EXTRACTED RECORDS:

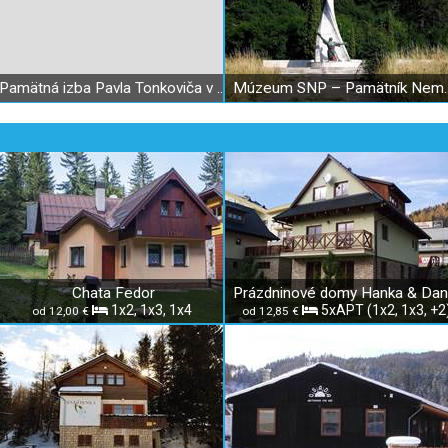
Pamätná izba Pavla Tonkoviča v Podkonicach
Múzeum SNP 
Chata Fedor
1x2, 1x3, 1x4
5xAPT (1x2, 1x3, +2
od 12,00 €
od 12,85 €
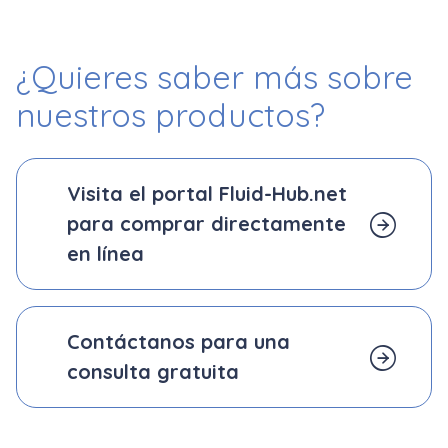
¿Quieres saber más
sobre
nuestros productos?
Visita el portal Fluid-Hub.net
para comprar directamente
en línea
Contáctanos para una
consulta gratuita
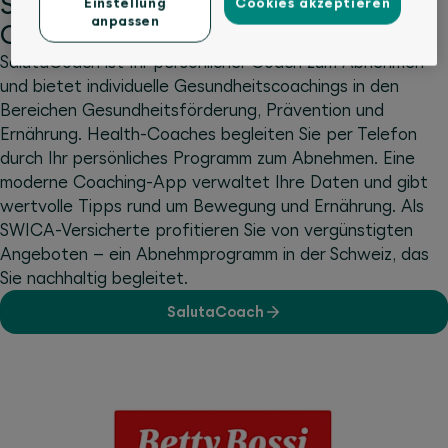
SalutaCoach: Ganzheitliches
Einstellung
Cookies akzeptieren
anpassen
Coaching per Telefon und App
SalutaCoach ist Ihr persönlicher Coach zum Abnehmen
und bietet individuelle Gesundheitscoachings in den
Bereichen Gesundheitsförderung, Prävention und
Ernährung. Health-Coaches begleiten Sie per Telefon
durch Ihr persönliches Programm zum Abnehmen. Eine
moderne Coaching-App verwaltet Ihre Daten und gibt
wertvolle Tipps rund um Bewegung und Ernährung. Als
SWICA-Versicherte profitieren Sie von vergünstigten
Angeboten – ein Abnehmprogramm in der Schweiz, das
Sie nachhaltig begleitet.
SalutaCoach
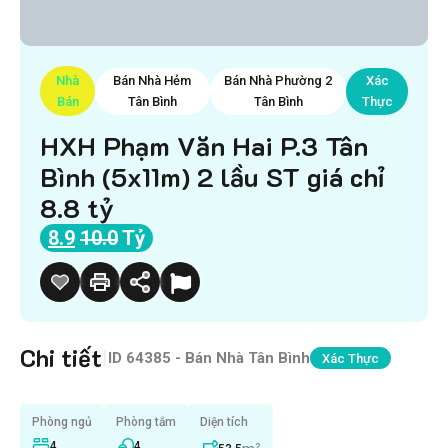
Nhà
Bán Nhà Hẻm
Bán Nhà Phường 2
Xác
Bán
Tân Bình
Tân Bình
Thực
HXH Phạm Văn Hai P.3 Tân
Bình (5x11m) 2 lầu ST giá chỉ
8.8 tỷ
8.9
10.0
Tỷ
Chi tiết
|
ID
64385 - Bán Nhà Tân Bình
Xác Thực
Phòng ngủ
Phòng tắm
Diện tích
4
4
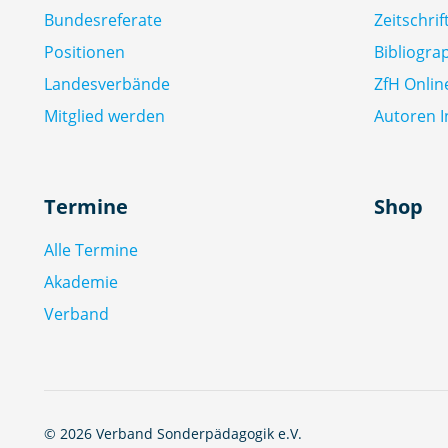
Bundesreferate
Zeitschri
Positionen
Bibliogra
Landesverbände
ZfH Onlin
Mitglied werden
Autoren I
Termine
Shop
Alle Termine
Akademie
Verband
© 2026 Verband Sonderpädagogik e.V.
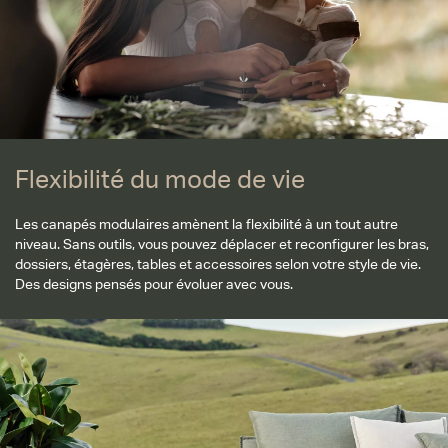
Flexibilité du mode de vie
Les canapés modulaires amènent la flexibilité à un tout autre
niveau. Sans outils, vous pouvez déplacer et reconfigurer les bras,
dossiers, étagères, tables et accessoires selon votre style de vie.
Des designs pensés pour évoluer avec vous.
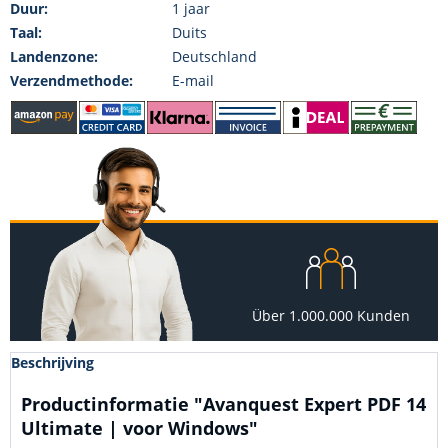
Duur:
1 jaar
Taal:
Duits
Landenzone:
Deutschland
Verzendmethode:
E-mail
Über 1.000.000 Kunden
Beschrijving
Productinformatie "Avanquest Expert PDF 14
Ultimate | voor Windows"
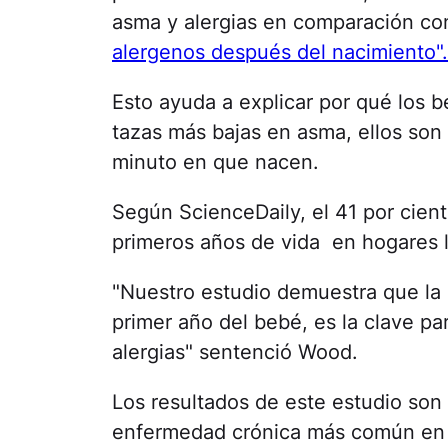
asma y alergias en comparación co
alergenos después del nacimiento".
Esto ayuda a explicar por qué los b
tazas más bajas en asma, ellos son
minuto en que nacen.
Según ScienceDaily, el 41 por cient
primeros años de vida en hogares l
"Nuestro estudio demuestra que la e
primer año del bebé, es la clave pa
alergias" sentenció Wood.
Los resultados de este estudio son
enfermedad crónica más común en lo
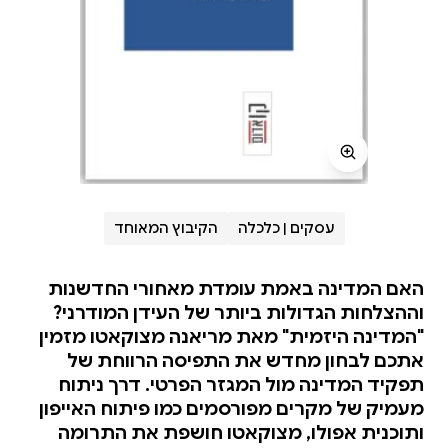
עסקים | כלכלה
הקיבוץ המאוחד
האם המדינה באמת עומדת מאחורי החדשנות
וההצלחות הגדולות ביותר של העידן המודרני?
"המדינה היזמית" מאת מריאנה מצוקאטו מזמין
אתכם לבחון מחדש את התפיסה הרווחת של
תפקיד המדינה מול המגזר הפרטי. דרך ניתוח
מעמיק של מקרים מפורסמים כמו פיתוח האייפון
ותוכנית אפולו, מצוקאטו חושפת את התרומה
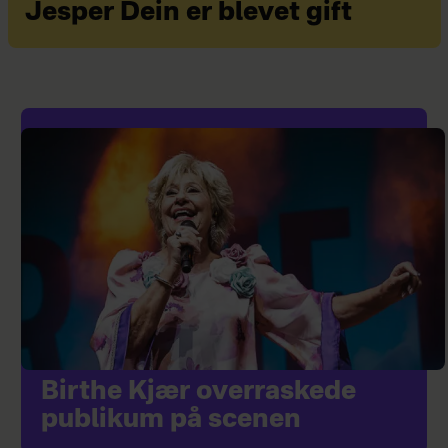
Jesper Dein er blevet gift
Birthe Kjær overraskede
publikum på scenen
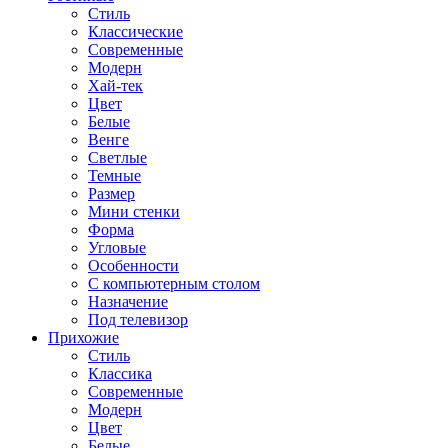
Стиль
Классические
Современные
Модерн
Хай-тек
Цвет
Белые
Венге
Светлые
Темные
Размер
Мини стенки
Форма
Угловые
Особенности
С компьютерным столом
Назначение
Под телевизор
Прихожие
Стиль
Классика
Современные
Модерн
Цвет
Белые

REQUEST: Write out the records exactly, from the line with "Jesper Dein er blevet gift" through the last line, leaving the pictures out.

ANSWER AREA:
Jesper Dein er blevet gift
Birthe Kjær overraskede
publikum på scenen
Стиль
Классические
Современные
Модерн
Хай-тек
Цвет
Белые
Венге
Светлые
Темные
Размер
Мини стенки
Форма
Угловые
Особенности
С компьютерным столом
Назначение
Под телевизор
Прихожие
Стиль
Классика
Современные
Модерн
Цвет
Белые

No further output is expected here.